Les Russes, qui ont lancé leur guerre contre l’Ukraine en février 2022, se réjouissent de cette administration américaine qui partage leur vision du monde : le plus fort décide, sans se soucier du droit international. Après l’attaque américaine contre les sites nucléaires iraniens, Moscou a saisi l’occasion pour mettre en évidence les contradictions de l’Occident et de Washington, leur politique du «deux poids, deux mesures», et la manière dont les Etats-Unis ont violé le droit international. Le ministère russe des Affaires étrangères a d’ailleurs déclaré: «La décision irresponsable de mener des frappes aériennes et de missiles sur le territoire d’un Etat souverain, quels que soient les prétextes invoqués, constitue une violation flagrante du droit international.»
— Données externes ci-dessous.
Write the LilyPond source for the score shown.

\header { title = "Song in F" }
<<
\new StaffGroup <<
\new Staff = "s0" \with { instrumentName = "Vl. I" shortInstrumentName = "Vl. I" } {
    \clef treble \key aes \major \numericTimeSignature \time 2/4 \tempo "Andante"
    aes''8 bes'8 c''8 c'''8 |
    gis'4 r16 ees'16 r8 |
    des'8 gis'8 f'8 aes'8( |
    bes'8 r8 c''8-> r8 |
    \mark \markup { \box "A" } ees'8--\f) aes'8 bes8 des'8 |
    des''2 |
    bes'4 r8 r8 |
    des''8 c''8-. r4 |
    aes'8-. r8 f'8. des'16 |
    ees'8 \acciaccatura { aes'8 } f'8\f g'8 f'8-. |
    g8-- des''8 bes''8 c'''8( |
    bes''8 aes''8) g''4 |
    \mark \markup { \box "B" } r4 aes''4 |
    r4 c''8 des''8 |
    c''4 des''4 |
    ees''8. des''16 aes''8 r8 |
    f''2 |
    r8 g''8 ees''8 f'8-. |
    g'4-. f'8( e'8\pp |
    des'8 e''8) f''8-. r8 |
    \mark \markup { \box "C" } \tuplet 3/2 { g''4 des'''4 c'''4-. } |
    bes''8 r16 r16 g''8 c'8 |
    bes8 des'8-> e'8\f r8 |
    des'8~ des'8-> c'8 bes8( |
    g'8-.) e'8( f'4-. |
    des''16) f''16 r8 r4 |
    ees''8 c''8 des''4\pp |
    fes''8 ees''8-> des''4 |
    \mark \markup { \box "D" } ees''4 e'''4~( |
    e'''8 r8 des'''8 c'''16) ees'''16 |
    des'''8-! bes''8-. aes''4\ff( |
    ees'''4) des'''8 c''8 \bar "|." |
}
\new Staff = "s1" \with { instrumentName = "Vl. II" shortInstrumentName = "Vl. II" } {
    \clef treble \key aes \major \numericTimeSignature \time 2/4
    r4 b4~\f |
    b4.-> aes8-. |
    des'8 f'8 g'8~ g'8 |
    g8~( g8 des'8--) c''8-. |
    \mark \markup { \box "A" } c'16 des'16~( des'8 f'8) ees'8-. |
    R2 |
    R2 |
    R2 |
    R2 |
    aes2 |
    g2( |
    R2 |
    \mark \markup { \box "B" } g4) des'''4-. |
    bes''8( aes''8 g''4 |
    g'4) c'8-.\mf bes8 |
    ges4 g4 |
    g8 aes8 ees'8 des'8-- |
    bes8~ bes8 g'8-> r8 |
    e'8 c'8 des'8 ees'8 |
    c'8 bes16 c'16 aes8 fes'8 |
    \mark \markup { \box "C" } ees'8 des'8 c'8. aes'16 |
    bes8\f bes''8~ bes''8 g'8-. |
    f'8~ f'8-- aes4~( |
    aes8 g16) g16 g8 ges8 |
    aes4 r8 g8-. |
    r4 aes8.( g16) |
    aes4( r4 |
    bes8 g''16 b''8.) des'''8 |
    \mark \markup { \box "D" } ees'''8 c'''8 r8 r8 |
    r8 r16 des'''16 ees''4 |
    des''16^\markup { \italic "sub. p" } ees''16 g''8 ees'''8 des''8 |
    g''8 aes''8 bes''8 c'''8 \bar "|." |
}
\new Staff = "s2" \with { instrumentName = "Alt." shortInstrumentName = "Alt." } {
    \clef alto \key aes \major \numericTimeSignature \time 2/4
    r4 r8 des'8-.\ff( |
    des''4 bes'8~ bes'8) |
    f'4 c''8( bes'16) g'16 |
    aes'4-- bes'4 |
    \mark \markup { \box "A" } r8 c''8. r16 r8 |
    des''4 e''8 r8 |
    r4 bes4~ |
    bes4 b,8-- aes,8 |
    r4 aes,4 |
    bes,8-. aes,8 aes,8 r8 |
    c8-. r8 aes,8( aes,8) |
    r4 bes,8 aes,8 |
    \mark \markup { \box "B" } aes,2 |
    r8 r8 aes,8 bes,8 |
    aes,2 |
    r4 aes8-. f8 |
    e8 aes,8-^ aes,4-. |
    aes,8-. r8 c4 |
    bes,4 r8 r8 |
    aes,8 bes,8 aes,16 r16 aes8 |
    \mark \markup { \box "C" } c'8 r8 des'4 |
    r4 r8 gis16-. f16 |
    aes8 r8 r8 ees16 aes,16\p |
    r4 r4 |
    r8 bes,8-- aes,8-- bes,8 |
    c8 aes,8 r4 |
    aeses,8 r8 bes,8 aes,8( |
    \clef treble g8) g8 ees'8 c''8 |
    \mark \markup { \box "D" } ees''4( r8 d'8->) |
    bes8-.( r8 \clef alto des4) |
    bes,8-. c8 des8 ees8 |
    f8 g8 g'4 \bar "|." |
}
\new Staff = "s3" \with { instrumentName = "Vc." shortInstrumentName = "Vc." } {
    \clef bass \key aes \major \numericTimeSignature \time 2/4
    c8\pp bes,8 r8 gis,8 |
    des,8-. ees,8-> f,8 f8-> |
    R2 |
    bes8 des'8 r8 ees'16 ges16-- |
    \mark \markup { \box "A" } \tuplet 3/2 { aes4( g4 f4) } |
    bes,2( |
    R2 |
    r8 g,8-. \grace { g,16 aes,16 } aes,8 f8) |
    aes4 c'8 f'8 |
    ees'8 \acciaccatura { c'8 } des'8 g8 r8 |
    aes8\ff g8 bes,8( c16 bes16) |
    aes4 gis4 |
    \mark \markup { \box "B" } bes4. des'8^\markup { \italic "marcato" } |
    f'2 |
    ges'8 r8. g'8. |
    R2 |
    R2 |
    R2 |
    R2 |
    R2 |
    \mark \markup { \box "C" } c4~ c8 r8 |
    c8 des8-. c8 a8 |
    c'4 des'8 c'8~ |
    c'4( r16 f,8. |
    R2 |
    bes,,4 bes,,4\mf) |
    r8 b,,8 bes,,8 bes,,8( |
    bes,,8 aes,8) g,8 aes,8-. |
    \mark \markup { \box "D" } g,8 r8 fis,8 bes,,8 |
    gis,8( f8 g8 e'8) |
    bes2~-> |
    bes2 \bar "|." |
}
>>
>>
La Russie s’est même proposée comme médiatrice entre les parties en conflit au Moyen-Orient, mettant en avant les bonnes relations que Vladimir Poutine entretient à la fois avec les dirigeants de Téhéran et de Tel-Aviv. Mais Téhéran n’a obtenu aucun privilège de Moscou, malgré les importantes aides militaires fournies pendant la guerre en Ukraine, notamment des drones et des missiles, qui ont permis à la Russie de réaliser quelques avancées limitées.
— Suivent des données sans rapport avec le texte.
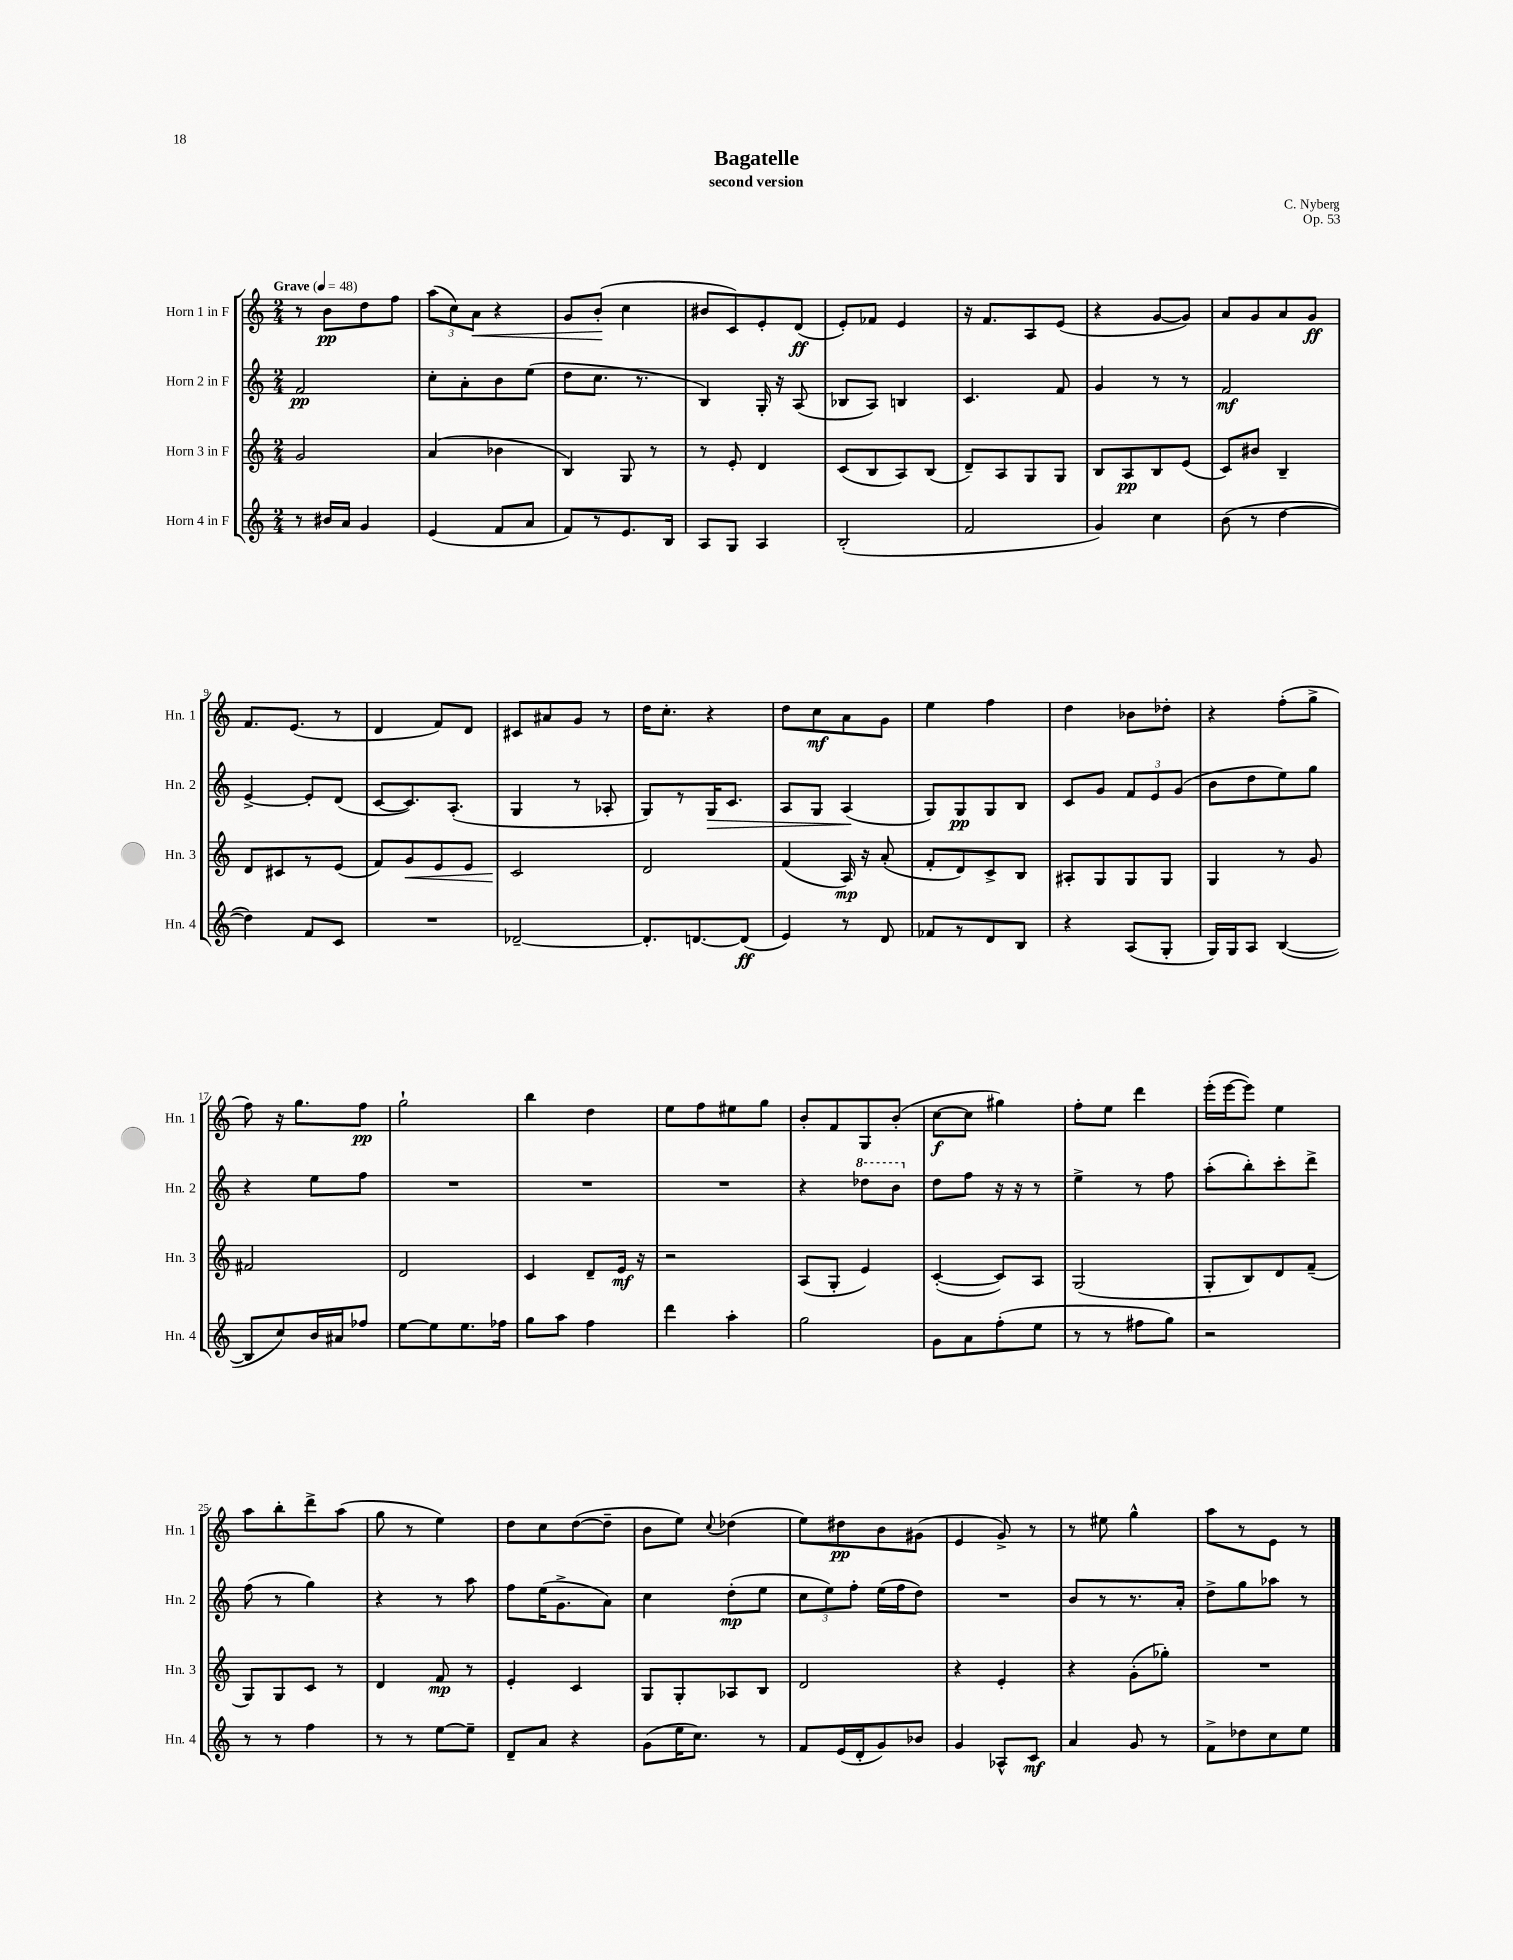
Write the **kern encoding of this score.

Si ce conflit a renforcé la position de Moscou, il a davantage affaibli celle de l’Europe, qui ne sait plus sur quel pied danser. L’administration américaine la marginalise, tout en l’obligeant à suivre les décisions imprévisibles de Donald Trump. Les frappes américaines contre les sites nucléaires iraniens dans la nuit du samedi 21 au dimanche 22 juin ont mis les dirigeants européens dans une position difficilement tenable. Aucun d’eux n’a condamné la décision du président américain de soutenir les frappes israéliennes, bien qu’elle contredise – et ridiculise même – les initiatives diplomatiques européennes menées à Genève pour éviter justement cette escalade. Washington n’a même pas pris la peine d’en informer ses plus proches alliés.

Après ces frappes, un vent de peur a soufflé sur l’Europe, craignant une escalade encore plus dangereuse au Moyen-Orient, pouvant entraîner une résurgence du terrorisme, et une nouvelle vague de migration et de réfugiés vers le Vieux Continent. Les principaux dirigeants européens se sont contentés d’un communiqué commun, signé par Emmanuel Macron, le chancelier allemand Friedrich Merz et le Premier ministre britannique Keir Starmer, dans lequel ils exhortent fermement l’Iran à «ne prendre aucune mesure supplémentaire susceptible de déstabiliser la région». Et d’ajouter : «Nous continuerons nos efforts diplomatiques conjoints pour désamorcer les tensions et éviter une escalade ou une extension du conflit». Une réaction bien timide face à une situation qui les dépasse.

Pour rappel, l’Europe avait réussi à conclure un accord sur le programme nucléaire iranien en 2015, en collaboration avec l’administration de Barack Obama. Mais Donald Trump s’est retiré de cet accord en 2018, l’a complètement saboté, et a imposé la vision israélienne à ce sujet.

Aujourd’hui, le président américain gère seul ce dossier, en menant des négociations directes avec Téhéran à Oman et en écartant les Européens. Ces négociations ont été interrompues après l’attaque israélienne contre l’Iran. Certains estiment même que ces discussions, et les déclarations américaines à leur sujet, ont facilité la frappe israélienne.

Désormais, les Européens sont écartés de manière humiliante des négociations avec Téhéran et n’ont plus aucun rôle à jouer. Ils sont même divisés sur la question d’éventuelles sanctions contre Israël, qui viole pourtant le droit international dans les territoires palestiniens occupés, et est accusé par les ONG et les organisations internationales de crimes de guerre et de génocide contre les Palestiniens.

L’Europe se contente d’observer, ce qui la rend de moins en moins crédible, et affaiblit son discours concernant la guerre russo-ukrainienne. Son insistance sur le droit international perd tout son sens dès lors qu’elle ne condamne pas l’attaque américaine contre l’Iran, menée en dehors de tout cadre légal. Cela la fait apparaître aux yeux du monde comme adepte du «deux poids, deux mesures», la plaçant hors du jeu international : elle ne défend pas réellement la légitimité internationale, ni s’aligne clairement sur la nouvelle position américaine.